Friday, 22 March 2013

happy world water day!

Happy World Water Day friends! 

As a political science student, specializing in International Relations and Peace & Conflict Studies, and as a wife to a civil engineer who specialized in water, I have a keen interest in global issues - one of which is our diminishing water supply. So here's 10 facts from the UN's World Water Day website that you should know about water to keep you thinking about one of the most precious resources in the world and what our role is in being responsible stewards with it!

1.  World Water Day has been celebrated since March 22, 1993

2.  85% of the world population lives in the driest half of the planet.

3.  783 million people do not have access to clean water and almost 2.5 billion do not have access to adequate sanitation.

4.  6 to 8 million people die annually from the consequences of disasters and water-related diseases.

5. Various estimates indicate that, based on business as usual, ~3.5 planets Earth would be needed to sustain a global population achieving the current lifestyle of the average European or North American.

6. Pollution knows no borders either. Up to 90% of wastewater in developing countries flows untreated into rivers, lakes and highly productive coastal zones, threatening health, food security and access to safe drinking and bathing water 

7. Over 80% of used water worldwide is not collected or treated.

8. Water availability is expected to decrease in many regions. Yet future global agricultural water consumption alone is estimated to increase by ~19% by 2050, and will be even greater in the absence of any technological progress or policy intervention.
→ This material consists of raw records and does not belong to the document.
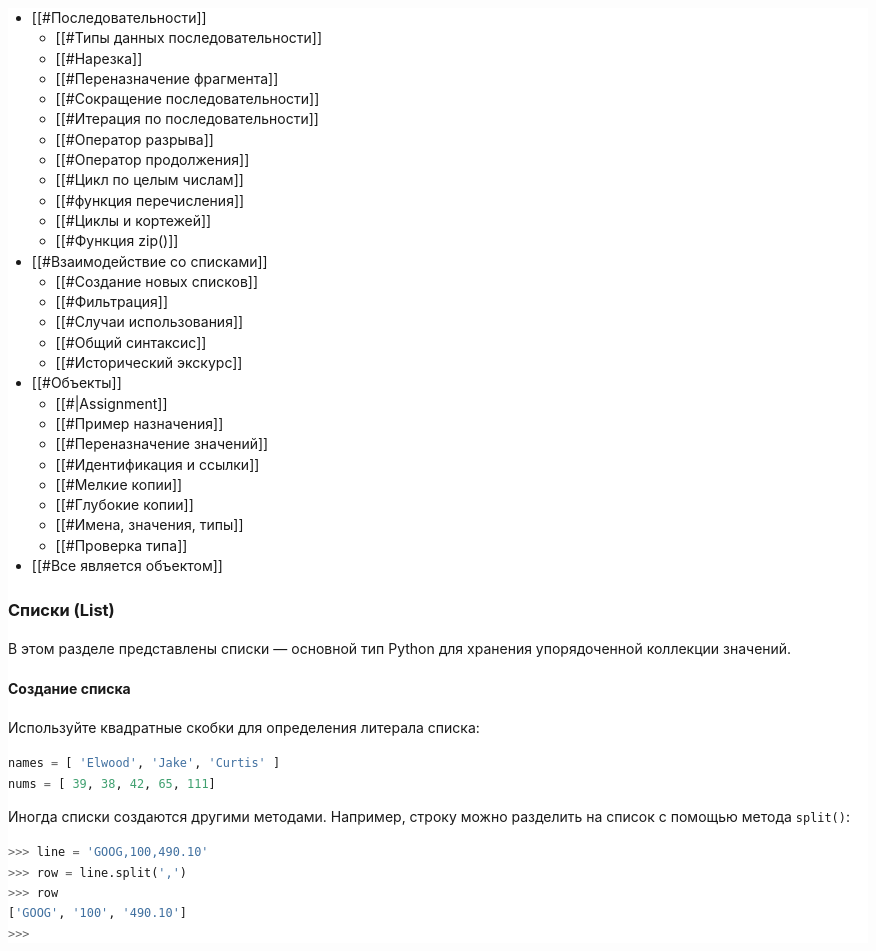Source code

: - [[#Последовательности]]
	- [[#Типы данных последовательности]]
	- [[#Нарезка]]
	- [[#Переназначение фрагмента]]
	- [[#Сокращение последовательности]]
	- [[#Итерация по последовательности]]
	- [[#Оператор разрыва]]
	- [[#Оператор продолжения]]
	- [[#Цикл по целым числам]]
	- [[#функция перечисления]]
	- [[#Циклы и кортежей]]
	- [[#Функция zip()]]
- [[#Взаимодействие со списками]]
	- [[#Создание новых списков]]
	- [[#Фильтрация]]
	- [[#Случаи использования]]
	- [[#Общий синтаксис]]
	- [[#Исторический экскурс]]
- [[#Объекты]]
	- [[#|Assignment]]
	- [[#Пример назначения]]
	- [[#Переназначение значений]]
	- [[#Идентификация и ссылки]]
	- [[#Мелкие копии]]
	- [[#Глубокие копии]]
	- [[#Имена, значения, типы]]
	- [[#Проверка типа]]
- [[#Все является объектом]]

### Списки (List)

В этом разделе представлены списки — основной тип Python для хранения упорядоченной коллекции значений.

#### Создание списка

Используйте квадратные скобки для определения литерала списка:

```python
names = [ 'Elwood', 'Jake', 'Curtis' ]
nums = [ 39, 38, 42, 65, 111]
```

Иногда списки создаются другими методами. Например, строку можно разделить на список с помощью метода `split()`:

```python
>>> line = 'GOOG,100,490.10'
>>> row = line.split(',')
>>> row
['GOOG', '100', '490.10']
>>>
```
9. Water for irrigation and food production constitutes one of the greatest pressures on freshwater resources. Agriculture accounts for ~70% of global freshwater withdrawals (up to 90% in some fast-growing economies).

10. About 66% of Africa is arid or semi-arid and more than 300 of the 800 million people in sub-Saharan Africa live in a water-scarce environment – meaning that they have less than 1,000 m3 per capita.

p.s. ♥ clara

1 comment:

  1. Way to rep the water issues. I remember a few years back they had to bring water into Barcelona on a tanker ship.